# To do:
Write out the data below exactly, from its first line to the line containing "governance. Whatever you pay for", that line included.
((
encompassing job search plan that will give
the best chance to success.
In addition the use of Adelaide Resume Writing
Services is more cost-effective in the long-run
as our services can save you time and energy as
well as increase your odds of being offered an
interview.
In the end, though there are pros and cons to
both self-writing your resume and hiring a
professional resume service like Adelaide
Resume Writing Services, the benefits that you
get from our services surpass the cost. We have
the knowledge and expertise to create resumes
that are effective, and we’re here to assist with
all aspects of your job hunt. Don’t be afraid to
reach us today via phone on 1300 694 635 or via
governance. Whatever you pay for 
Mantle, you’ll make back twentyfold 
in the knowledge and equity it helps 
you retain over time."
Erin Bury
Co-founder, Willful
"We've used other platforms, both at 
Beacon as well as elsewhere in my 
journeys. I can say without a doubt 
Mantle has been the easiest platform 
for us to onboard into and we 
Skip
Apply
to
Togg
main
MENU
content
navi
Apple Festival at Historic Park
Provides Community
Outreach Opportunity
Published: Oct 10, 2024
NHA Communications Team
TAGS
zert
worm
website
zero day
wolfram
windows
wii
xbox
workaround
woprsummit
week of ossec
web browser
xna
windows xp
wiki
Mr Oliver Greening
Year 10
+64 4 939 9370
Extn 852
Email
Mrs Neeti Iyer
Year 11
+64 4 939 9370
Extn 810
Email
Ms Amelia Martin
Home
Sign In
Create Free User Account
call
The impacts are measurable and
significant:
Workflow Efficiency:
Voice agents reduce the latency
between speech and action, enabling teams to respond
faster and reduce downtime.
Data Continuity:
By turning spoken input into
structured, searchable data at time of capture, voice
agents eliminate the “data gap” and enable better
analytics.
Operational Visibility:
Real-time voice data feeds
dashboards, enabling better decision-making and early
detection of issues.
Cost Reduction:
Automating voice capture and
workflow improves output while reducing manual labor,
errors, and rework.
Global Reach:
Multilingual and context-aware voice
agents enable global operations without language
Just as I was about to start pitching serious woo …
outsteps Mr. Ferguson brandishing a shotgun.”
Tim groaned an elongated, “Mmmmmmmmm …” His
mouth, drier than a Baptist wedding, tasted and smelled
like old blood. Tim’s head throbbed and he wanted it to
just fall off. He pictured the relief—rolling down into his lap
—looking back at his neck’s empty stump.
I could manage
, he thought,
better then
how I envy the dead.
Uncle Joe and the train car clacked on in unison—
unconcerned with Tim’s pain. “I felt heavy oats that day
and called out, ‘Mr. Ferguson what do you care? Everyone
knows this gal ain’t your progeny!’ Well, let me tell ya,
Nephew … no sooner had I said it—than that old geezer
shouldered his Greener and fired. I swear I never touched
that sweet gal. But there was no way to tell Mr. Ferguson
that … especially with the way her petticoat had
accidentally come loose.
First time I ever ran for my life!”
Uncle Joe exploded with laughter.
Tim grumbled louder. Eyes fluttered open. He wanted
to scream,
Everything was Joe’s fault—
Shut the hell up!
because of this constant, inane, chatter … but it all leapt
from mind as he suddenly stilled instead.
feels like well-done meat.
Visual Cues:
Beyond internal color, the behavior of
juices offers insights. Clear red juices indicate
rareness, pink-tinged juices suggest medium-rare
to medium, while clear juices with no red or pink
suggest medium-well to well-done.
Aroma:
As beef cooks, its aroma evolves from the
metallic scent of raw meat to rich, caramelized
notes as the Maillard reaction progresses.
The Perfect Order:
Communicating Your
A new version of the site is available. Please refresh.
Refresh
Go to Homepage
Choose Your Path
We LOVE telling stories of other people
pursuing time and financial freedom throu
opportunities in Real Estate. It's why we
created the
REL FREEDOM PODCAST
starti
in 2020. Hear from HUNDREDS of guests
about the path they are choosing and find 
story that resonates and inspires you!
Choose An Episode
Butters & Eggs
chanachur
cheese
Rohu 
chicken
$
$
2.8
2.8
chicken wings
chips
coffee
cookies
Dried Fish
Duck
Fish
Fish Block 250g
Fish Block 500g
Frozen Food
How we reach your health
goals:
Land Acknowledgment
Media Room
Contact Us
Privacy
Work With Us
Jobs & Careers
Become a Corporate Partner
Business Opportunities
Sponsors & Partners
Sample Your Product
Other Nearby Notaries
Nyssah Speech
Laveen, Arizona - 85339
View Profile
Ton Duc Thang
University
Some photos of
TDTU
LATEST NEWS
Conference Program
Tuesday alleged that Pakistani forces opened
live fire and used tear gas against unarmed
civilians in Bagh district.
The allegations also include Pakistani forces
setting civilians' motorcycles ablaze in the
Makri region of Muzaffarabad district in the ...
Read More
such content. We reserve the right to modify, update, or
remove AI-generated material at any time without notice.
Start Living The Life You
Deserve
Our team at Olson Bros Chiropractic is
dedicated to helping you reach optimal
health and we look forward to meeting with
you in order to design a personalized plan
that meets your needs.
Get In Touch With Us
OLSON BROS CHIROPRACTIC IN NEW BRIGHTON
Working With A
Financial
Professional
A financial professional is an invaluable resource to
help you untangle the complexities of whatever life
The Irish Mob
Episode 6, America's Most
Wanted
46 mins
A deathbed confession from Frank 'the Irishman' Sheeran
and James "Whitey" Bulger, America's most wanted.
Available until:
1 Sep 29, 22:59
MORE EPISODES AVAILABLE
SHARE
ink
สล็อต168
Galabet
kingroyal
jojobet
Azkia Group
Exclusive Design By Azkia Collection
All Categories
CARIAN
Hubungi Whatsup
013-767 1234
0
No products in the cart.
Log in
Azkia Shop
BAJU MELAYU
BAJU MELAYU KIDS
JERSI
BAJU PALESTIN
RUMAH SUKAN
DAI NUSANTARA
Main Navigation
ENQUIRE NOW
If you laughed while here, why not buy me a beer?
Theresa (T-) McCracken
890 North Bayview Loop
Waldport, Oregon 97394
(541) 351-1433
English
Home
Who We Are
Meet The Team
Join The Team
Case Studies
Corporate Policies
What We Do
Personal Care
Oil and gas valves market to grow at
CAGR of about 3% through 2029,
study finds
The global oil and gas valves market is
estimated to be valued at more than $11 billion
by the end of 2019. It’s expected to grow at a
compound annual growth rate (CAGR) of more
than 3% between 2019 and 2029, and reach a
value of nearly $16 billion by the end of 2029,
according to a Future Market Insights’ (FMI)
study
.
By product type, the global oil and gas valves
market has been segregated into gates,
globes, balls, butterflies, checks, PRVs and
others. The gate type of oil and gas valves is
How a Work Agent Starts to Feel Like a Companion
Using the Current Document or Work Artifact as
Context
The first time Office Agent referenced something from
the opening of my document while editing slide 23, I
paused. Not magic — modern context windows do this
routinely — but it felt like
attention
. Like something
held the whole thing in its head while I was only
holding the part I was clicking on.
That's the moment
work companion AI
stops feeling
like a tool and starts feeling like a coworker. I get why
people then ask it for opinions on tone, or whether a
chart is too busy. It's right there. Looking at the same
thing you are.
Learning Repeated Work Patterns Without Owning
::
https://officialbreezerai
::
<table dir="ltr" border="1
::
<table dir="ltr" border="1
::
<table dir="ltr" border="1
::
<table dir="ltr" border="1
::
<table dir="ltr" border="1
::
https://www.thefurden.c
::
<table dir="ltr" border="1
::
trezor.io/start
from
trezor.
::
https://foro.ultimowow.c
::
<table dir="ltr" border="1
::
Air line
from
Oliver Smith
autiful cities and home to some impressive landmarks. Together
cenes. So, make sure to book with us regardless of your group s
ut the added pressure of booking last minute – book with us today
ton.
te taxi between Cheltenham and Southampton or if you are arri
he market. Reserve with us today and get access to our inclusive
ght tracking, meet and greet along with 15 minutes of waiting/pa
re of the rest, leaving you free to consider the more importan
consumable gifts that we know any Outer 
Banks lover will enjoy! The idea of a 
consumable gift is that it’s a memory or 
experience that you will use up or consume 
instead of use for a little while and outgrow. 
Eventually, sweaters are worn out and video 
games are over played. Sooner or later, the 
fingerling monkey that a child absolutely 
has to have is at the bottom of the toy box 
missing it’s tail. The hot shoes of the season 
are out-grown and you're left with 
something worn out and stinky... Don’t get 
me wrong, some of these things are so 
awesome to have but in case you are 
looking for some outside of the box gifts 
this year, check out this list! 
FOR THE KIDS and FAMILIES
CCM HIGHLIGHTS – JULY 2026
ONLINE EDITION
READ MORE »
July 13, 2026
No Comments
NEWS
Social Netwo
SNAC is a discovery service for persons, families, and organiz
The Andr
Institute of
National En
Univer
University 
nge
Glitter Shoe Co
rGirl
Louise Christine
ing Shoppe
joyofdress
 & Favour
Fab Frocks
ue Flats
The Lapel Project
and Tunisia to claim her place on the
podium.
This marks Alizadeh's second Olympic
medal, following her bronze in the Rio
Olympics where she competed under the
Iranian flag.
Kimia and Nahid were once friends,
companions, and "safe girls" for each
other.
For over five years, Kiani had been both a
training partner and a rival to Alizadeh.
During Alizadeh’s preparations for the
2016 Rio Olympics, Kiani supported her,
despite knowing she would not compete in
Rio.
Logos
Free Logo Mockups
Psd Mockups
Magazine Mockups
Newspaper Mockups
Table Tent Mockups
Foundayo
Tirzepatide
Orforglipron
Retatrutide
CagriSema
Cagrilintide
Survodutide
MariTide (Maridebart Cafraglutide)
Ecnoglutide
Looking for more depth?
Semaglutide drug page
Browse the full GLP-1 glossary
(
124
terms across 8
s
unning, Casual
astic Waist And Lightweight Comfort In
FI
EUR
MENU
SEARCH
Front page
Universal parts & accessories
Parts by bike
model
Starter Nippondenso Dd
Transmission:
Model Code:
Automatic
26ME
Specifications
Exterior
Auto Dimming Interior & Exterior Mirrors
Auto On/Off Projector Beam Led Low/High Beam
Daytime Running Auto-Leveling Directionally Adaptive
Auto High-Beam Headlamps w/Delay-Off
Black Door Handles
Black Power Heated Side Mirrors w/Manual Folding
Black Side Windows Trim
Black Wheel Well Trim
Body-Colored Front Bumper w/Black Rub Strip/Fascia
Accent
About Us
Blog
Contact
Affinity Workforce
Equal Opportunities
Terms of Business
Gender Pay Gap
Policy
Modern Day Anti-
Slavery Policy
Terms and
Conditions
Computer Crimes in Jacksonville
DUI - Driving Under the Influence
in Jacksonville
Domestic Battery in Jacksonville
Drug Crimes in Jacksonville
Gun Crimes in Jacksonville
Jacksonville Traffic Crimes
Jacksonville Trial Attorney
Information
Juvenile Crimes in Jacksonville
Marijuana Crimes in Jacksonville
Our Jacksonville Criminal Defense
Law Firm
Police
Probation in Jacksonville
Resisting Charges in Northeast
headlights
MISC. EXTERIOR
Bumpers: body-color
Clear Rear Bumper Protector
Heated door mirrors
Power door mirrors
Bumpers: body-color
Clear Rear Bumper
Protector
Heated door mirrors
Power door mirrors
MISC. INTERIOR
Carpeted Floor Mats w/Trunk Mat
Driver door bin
))
# Result for this task:
encompassing job search plan that will give
the best chance to success.
In addition the use of Adelaide Resume Writing
Services is more cost-effective in the long-run
as our services can save you time and energy as
well as increase your odds of being offered an
interview.
In the end, though there are pros and cons to
both self-writing your resume and hiring a
professional resume service like Adelaide
Resume Writing Services, the benefits that you
get from our services surpass the cost. We have
the knowledge and expertise to create resumes
that are effective, and we’re here to assist with
all aspects of your job hunt. Don’t be afraid to
reach us today via phone on 1300 694 635 or via
governance. Whatever you pay for 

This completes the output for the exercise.